TAREFAS A CUMPRIR
**1)** Liste os fatores que, segundo Agenor Brighenti no texto sobre formação presbiteral, estão implicados na transição do seminário para a vida apostólica e ministerial.
**2)** Prossiga com o texto sobre formação presbiteral a partir da última frase apresentada.

TEXTO FORNECIDO
Família, discernimento vocacional e processo formativo (p. 293-316) são tratados pela doutoranda em Teologia Carolina Mureb Santos no décimo quarto capítulo. A autora problematiza a noção de família e os diversos arranjos familiares contemporâneos, nem sempre levados em conta pelas equipes formadoras, para, em seguida, considerar a importância da família no processo de discernimento vocacional e no processo formativo como um todo. Ela ainda reafirma a necessidade de se conhecer a família dos vocacionados para melhor identificar os valores que trazem consigo, e aponta para a necessidade de ressignificação da relação familiar, quando se fizer necessário, a fim de que os vocacionados possam amadurecer e viver sua vocação com maior liberdade e generosidade.
No último capítulo, o doutor em Teologia, Agenor Brighenti, trata da transição do seminário para a vida apostólica e ministerial (p. 317-351). Para o autor, nessa transição, três fatores estão implicados: o perfil do ministério presbiteral no seio do cristianismo: do sacerdote do altar ao presbítero-pastor; o seminário como lugar inadequado para a formação: do seminário que forma “sacerdote” para a casa de formação que forma o presbítero-pastor; e a centralidade da pastoral no processo formativo de futuros pastores. Todos esses “deslocamentos” trazem consequências sérias para a Igreja – como a dessacerdotização do presbítero – e para o próprio processo formativo – como a superação do clericalismo – e obrigam os responsáveis pela formação a repensar o perfil de presbítero que se está formando e o Seminário como lugar exclusivo de formação.

TRECHOS DOS DADOS
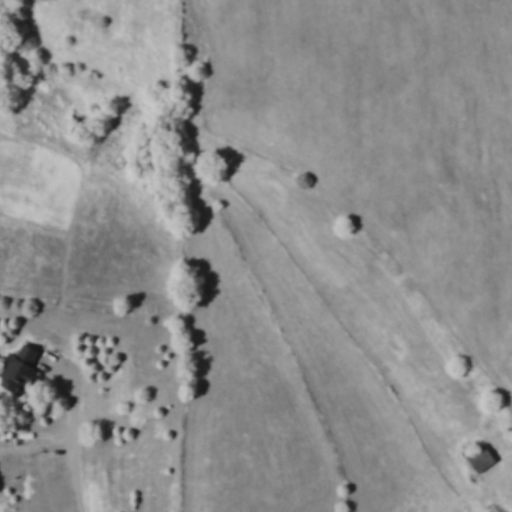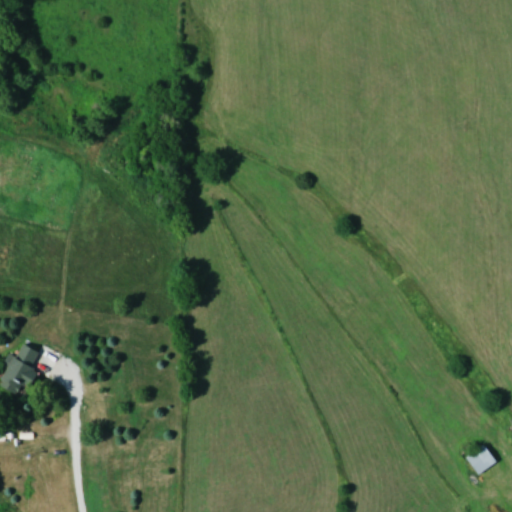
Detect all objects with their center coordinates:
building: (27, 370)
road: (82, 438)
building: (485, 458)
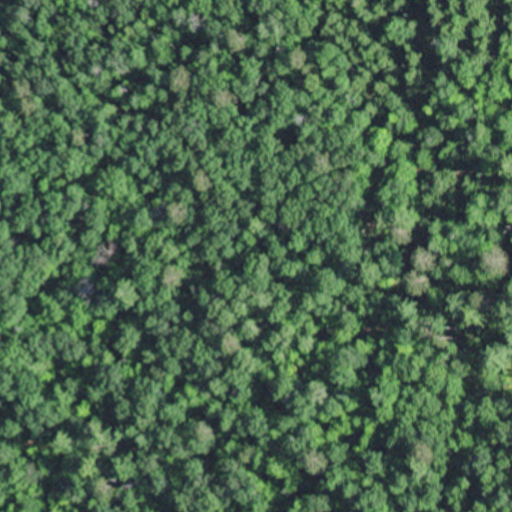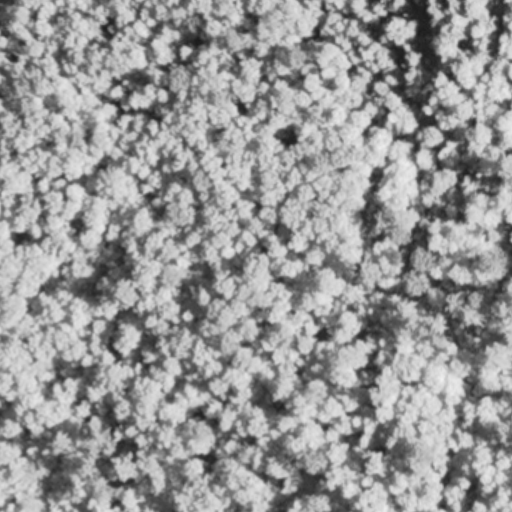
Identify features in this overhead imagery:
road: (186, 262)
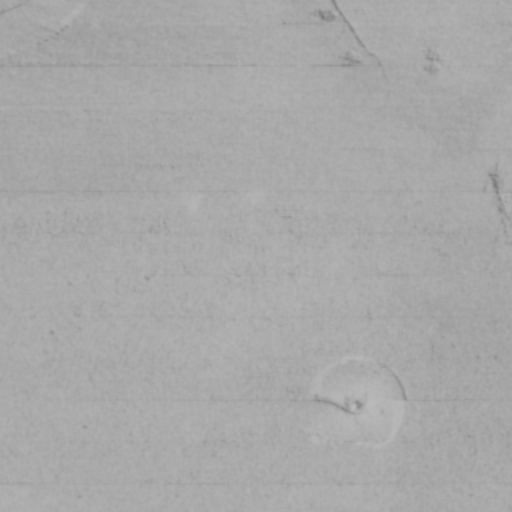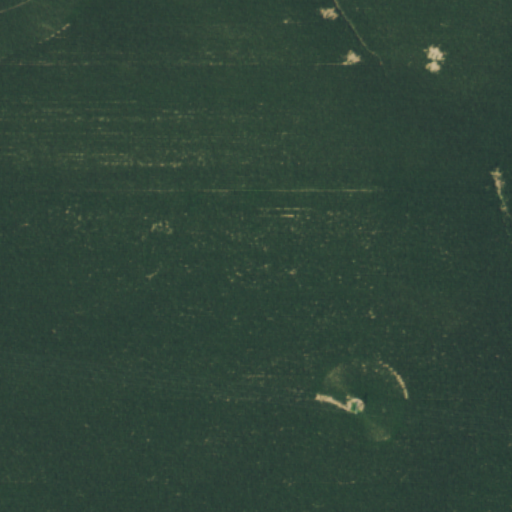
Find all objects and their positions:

RESPOSTAS DAS TAREFAS
**1)**
- O perfil do ministério presbiteral no seio do cristianismo: do sacerdote do altar ao presbítero-pastor.
- O seminário como lugar inadequado para a formação: do seminário que forma "sacerdote" para a casa de formação que forma o presbítero-pastor.
- A centralidade da pastoral no processo formativo de futuros pastores.

**2)**
Eis o conteúdo desta Obra: ela nos coloca diante de temas e questões que nos desafiam moralmente e que, diariamente, batem às nossas portas. Os capítulos são provocantes, iluminadores e esclarecedores e vêm ao encontro dos inúmeros desafios morais constatados por inúmeros formadores e formadoras no seu ministério cotidiano, desafios que não podem ser ignorados.
Nas palavras de Dom Arnaldo Carvalheiro Neto, na Apresentação (p. 7-10), esta é uma Obra de arte talhada a diversas mãos, por leigos e leigas, religiosas e religiosas, padres e bispos comprometidos com uma formação repleta da criatividade e da ousadia próprias de artistas que sabem ser originais sem perder os laços com a Tradição e o magistério da Igreja. Fidelidade, singularidade e frescor típicos de pessoas apaixonadas pelo Reino, que fazem de seus escritos um cinzel tão necessário quanto urgente para a formação de novos presbíteros e religiosos no Brasil.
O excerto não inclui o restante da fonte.